Records START

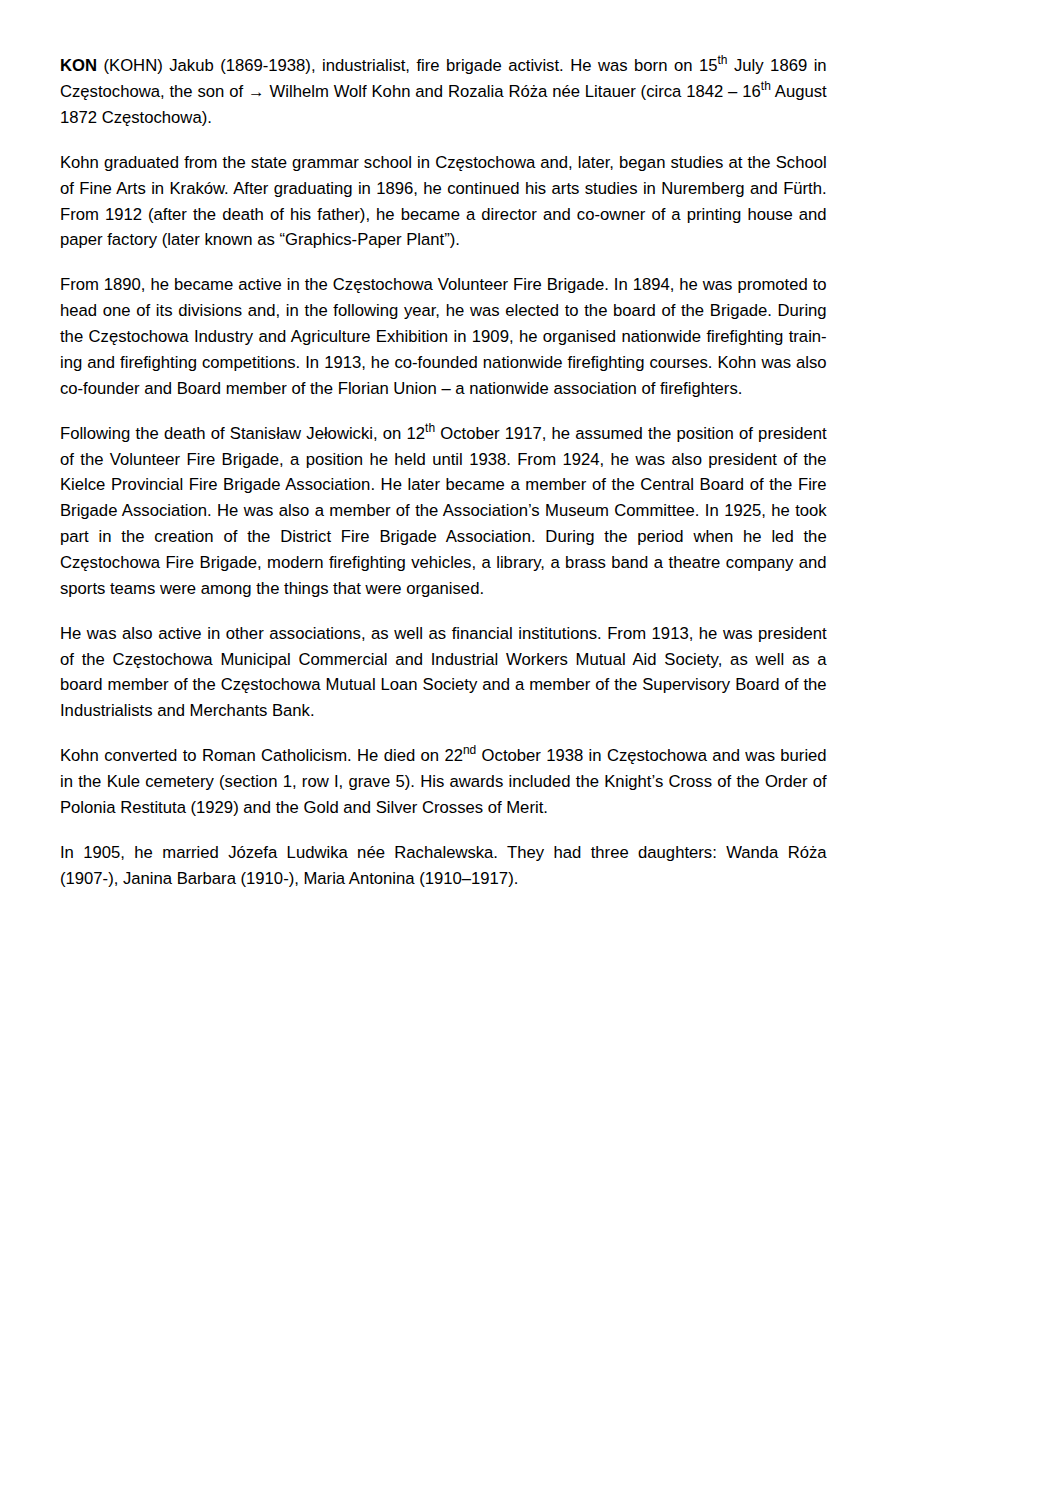KON (KOHN) Jakub (1869-1938), industrialist, fire brigade activist. He was born on 15th July 1869 in Częstochowa, the son of → Wilhelm Wolf Kohn and Rozalia Róża née Litauer (circa 1842 – 16th August 1872 Częstochowa).
Kohn graduated from the state grammar school in Częstochowa and, later, began studies at the School of Fine Arts in Kraków. After graduating in 1896, he continued his arts studies in Nuremberg and Fürth. From 1912 (after the death of his father), he became a director and co-owner of a printing house and paper factory (later known as “Graphics-Paper Plant”).
From 1890, he became active in the Częstochowa Volunteer Fire Brigade. In 1894, he was promoted to head one of its divisions and, in the following year, he was elected to the board of the Brigade. During the Częstochowa Industry and Agriculture Exhibition in 1909, he organised nationwide firefighting training and firefighting competitions. In 1913, he co-founded nationwide firefighting courses. Kohn was also co-founder and Board member of the Florian Union – a nationwide association of firefighters.
Following the death of Stanisław Jełowicki, on 12th October 1917, he assumed the position of president of the Volunteer Fire Brigade, a position he held until 1938. From 1924, he was also president of the Kielce Provincial Fire Brigade Association. He later became a member of the Central Board of the Fire Brigade Association. He was also a member of the Association’s Museum Committee. In 1925, he took part in the creation of the District Fire Brigade Association. During the period when he led the Częstochowa Fire Brigade, modern firefighting vehicles, a library, a brass band a theatre company and sports teams were among the things that were organised.
He was also active in other associations, as well as financial institutions. From 1913, he was president of the Częstochowa Municipal Commercial and Industrial Workers Mutual Aid Society, as well as a board member of the Częstochowa Mutual Loan Society and a member of the Supervisory Board of the Industrialists and Merchants Bank.
Kohn converted to Roman Catholicism. He died on 22nd October 1938 in Częstochowa and was buried in the Kule cemetery (section 1, row I, grave 5). His awards included the Knight’s Cross of the Order of Polonia Restituta (1929) and the Gold and Silver Crosses of Merit.
In 1905, he married Józefa Ludwika née Rachalewska. They had three daughters: Wanda Róża (1907-), Janina Barbara (1910-), Maria Antonina (1910–1917).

Records END

Scanning the data above, copy out every line where "During" is found.

From 1890, he became active in the Częstochowa Volunteer Fire Brigade. In 1894, he was promoted to head one of its divisions and, in the following year, he was elected to the board of the Brigade. During the Częstochowa Industry and Agriculture Exhibition in 1909, he organised nationwide firefighting training and firefighting competitions. In 1913, he co-founded nationwide firefighting courses. Kohn was also co-founder and Board member of the Florian Union – a nationwide association of firefighters.
Following the death of Stanisław Jełowicki, on 12th October 1917, he assumed the position of president of the Volunteer Fire Brigade, a position he held until 1938. From 1924, he was also president of the Kielce Provincial Fire Brigade Association. He later became a member of the Central Board of the Fire Brigade Association. He was also a member of the Association’s Museum Committee. In 1925, he took part in the creation of the District Fire Brigade Association. During the period when he led the Częstochowa Fire Brigade, modern firefighting vehicles, a library, a brass band a theatre company and sports teams were among the things that were organised.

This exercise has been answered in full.